The following is a simplified example. param1, param2, param3 represent the data structures that I am passing. They will be different for each submit call; but how they are being generated is out of scope, hence why I simplified them into param1-3.
for worker_index in range(dask_numtasks):
params = (param1, param2, param3, ...)
worker_url = worker_urls[worker_index]
future = client.submit(worker_method, params, workers=worker_url)
futures.append(future)
for future in as_completed(futures):
result = future.result()
process_result(result)
The problem is that sometimes I am getting a situation where 1 worker is being dropped. And the simulation gets stuck. I have seen this happening in real time a couple of times. I would be looking at the list of workers from the Dashboard, and one of the workers will be highlighted with a light red background, with the “last seen” value increasing until it times out. When this happens and I try to access the worker logs, the page gets stuck trying to load and the logs are never displayed. The scheduler logs also don’t show any particular errors or potentially related logs. I have also checked the faulty node for any potential issues. All the workers would still be running and visible in System Monitor, and there will be no error logs whatsoever.

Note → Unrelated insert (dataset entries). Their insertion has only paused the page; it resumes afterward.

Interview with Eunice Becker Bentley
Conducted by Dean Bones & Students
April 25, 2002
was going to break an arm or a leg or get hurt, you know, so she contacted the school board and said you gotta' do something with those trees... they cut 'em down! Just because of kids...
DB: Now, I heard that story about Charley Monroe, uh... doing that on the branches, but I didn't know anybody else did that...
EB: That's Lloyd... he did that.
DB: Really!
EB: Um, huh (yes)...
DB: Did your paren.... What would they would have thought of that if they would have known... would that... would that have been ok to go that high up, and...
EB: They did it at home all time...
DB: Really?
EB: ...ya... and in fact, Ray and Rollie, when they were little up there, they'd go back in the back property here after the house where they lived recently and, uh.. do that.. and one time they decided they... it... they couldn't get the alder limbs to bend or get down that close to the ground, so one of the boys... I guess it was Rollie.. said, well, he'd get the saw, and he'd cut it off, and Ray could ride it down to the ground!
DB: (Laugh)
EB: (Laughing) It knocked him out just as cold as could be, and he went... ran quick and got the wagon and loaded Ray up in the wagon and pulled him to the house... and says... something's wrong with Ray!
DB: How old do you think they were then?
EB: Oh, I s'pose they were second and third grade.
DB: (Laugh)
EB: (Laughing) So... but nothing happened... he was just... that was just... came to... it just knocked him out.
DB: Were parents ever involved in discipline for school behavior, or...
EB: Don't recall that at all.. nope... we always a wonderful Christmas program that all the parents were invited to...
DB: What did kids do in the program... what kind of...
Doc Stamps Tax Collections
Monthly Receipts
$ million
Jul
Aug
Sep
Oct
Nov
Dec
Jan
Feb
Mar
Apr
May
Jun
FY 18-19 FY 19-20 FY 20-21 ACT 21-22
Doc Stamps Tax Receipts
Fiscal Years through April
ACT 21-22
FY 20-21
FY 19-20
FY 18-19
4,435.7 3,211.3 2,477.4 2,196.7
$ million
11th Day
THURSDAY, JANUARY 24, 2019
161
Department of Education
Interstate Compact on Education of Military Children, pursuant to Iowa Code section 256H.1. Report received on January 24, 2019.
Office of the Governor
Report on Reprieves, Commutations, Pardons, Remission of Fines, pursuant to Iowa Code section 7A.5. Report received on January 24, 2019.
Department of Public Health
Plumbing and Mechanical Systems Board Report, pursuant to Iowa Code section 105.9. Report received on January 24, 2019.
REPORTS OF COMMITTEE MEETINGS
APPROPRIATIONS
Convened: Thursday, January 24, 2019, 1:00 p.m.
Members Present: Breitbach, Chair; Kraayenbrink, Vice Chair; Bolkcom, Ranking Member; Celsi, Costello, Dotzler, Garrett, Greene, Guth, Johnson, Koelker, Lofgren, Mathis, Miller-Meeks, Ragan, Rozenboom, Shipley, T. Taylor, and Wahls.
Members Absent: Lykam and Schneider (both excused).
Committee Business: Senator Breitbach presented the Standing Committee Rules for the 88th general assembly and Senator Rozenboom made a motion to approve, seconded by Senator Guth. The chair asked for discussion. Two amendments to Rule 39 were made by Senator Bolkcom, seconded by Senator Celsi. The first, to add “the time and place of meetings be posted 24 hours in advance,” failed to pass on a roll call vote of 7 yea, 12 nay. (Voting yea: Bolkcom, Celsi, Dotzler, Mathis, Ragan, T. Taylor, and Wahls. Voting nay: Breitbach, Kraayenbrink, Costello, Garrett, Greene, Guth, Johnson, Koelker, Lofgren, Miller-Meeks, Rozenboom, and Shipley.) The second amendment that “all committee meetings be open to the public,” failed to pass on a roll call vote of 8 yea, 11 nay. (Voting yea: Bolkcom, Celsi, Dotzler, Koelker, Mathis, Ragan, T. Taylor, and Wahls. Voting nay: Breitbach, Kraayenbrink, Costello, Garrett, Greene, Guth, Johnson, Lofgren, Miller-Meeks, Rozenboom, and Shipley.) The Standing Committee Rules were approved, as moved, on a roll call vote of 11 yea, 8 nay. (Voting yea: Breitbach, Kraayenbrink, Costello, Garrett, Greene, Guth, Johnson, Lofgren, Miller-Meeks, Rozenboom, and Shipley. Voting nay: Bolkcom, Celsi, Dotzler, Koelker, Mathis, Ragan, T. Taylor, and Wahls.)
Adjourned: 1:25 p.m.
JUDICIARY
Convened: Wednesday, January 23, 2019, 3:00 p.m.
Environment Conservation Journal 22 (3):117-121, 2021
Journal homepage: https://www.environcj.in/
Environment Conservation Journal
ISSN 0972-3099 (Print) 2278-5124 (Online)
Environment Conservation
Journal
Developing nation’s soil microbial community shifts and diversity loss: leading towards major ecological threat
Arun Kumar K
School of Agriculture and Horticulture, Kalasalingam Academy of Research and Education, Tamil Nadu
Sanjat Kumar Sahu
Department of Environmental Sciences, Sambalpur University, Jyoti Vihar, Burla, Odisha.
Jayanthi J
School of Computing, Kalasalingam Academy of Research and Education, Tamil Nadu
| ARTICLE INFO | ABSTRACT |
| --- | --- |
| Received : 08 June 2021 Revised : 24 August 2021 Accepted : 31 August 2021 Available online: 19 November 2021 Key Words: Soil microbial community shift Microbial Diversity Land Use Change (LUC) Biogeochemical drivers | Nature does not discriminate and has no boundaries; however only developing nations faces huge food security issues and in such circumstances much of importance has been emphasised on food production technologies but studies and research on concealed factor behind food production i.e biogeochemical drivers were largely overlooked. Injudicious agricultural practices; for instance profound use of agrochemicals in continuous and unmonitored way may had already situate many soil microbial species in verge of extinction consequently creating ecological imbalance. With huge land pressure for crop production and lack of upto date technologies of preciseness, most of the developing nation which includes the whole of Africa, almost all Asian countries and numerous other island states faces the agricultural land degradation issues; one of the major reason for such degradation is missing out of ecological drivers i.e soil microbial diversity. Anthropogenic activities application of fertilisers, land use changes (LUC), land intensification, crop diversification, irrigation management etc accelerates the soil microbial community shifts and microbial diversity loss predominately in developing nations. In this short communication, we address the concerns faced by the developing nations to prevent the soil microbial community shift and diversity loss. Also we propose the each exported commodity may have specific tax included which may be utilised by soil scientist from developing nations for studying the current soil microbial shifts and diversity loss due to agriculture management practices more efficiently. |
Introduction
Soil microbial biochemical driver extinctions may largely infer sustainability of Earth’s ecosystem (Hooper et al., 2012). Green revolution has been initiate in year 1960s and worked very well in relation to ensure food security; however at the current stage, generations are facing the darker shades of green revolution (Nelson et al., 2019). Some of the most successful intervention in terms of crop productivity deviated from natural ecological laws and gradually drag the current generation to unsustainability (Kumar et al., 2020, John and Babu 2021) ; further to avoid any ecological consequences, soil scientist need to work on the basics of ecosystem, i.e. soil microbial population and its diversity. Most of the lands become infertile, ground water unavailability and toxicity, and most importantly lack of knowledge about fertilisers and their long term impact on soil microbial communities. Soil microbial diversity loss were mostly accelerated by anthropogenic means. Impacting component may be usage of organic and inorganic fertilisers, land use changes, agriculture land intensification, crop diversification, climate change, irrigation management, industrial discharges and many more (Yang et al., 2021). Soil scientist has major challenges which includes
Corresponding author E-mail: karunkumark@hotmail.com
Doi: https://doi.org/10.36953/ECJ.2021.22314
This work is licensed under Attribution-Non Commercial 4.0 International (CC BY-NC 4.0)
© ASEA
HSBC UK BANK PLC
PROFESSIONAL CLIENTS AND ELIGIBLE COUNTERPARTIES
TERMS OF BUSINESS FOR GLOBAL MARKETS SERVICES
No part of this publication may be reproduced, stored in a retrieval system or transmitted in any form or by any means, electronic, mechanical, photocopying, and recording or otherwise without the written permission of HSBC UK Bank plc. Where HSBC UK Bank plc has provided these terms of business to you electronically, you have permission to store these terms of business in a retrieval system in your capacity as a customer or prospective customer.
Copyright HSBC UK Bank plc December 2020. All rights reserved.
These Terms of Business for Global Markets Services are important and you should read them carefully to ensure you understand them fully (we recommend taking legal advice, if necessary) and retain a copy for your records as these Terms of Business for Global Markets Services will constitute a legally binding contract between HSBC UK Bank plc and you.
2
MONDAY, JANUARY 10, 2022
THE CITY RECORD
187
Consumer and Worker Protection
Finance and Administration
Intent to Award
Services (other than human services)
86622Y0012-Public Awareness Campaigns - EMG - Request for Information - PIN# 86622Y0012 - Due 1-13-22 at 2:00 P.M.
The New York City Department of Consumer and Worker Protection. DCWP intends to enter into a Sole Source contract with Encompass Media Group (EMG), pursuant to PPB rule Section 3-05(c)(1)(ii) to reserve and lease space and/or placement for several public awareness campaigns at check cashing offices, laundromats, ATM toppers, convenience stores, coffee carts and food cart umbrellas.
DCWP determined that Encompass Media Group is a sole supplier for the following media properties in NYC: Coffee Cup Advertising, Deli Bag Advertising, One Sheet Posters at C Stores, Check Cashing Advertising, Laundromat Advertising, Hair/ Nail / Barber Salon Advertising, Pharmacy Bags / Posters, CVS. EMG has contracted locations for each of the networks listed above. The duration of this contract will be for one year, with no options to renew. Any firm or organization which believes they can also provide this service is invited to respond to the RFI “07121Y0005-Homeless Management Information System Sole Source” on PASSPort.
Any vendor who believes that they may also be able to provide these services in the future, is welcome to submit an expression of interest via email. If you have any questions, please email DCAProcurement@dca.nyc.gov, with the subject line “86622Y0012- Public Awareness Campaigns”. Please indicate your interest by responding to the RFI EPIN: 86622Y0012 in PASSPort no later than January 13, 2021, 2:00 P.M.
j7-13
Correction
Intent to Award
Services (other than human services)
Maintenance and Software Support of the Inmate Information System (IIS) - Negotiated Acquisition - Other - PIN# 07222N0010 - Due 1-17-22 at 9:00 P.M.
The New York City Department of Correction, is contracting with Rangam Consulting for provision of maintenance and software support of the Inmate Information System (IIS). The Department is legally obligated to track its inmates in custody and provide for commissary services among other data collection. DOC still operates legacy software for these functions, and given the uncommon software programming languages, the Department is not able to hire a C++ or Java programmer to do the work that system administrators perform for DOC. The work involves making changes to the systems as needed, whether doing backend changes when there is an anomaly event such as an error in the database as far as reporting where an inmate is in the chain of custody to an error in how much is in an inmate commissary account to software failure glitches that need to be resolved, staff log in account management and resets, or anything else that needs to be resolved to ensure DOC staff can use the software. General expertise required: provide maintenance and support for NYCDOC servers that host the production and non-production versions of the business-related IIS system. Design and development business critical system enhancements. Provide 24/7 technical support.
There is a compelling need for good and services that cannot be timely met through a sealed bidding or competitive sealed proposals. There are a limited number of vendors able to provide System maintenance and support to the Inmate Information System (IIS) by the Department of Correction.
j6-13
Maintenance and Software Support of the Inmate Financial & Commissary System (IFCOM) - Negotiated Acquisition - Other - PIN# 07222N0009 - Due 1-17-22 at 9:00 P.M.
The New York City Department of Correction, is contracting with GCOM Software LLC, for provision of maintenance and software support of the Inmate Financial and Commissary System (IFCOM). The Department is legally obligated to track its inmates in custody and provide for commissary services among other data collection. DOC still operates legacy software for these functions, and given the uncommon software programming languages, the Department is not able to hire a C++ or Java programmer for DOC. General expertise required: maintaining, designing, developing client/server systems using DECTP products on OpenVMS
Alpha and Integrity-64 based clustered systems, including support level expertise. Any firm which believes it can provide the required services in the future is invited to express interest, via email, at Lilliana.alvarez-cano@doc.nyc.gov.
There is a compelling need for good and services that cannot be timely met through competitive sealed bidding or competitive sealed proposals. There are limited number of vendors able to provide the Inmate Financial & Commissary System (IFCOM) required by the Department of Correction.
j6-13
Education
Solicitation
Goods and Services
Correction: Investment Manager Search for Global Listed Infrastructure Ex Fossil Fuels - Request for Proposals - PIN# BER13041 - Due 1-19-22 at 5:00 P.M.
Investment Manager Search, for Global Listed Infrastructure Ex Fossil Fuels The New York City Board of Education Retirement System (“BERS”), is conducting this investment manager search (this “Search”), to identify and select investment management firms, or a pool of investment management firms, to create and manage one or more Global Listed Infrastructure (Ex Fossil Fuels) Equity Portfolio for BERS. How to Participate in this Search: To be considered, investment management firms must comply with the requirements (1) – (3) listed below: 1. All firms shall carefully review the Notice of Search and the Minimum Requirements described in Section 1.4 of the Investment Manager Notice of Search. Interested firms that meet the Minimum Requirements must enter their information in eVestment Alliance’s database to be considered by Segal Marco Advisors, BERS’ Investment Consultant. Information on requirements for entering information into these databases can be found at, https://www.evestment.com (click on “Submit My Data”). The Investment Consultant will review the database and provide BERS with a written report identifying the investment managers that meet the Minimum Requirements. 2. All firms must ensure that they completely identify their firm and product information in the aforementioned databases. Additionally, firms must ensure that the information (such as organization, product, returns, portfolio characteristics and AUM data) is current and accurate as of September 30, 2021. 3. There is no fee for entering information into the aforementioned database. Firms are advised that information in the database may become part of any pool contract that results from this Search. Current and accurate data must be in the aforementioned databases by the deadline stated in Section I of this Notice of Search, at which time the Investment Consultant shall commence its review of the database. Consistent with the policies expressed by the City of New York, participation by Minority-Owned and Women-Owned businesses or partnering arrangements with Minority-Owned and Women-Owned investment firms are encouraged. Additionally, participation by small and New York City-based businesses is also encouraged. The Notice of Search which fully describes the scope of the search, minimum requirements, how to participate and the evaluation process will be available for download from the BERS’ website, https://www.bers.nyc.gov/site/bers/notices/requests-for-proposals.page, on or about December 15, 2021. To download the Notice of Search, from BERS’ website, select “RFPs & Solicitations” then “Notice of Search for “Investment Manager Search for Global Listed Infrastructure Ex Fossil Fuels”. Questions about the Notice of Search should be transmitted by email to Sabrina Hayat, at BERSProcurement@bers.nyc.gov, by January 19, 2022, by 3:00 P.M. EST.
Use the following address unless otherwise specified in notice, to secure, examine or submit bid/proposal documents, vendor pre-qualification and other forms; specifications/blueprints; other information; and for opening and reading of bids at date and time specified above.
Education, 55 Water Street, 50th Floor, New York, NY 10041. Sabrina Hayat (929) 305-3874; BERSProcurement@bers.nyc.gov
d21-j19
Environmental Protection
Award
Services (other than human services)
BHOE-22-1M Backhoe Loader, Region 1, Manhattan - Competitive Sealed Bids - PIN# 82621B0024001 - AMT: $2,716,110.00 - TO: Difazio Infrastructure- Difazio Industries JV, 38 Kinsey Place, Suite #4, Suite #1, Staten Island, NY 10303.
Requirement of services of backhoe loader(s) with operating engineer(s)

I have had cases where there were errors in the logic, and these are all handled correctly and propagated back to the client to ensure proper logging. This seems to be a network (or Dask) issue or something similar. The fact that it doesn’t always happen at the same stage of the simulation, in my opinion, substantiates my suspicions. Could this be an overload of the network switch? Is there any other way to understand (or hopefully know for sure) what might be happening?
I think the simulation gets stuck because the as_completed function keeps waiting for a future, which never returns.
I have looked at the resilience link in the Dask Distributed documentation, but it does not go into detail with regards to specific contexts (e.g. when evaluating the results via the as_completed method). The as_completed method is particularly useful for my workflow, as it ensures that results are processed as soon as they are ready and returned back to the client. How would one handle resilience in my case (i.e. continuing gracefully with a missing worker)?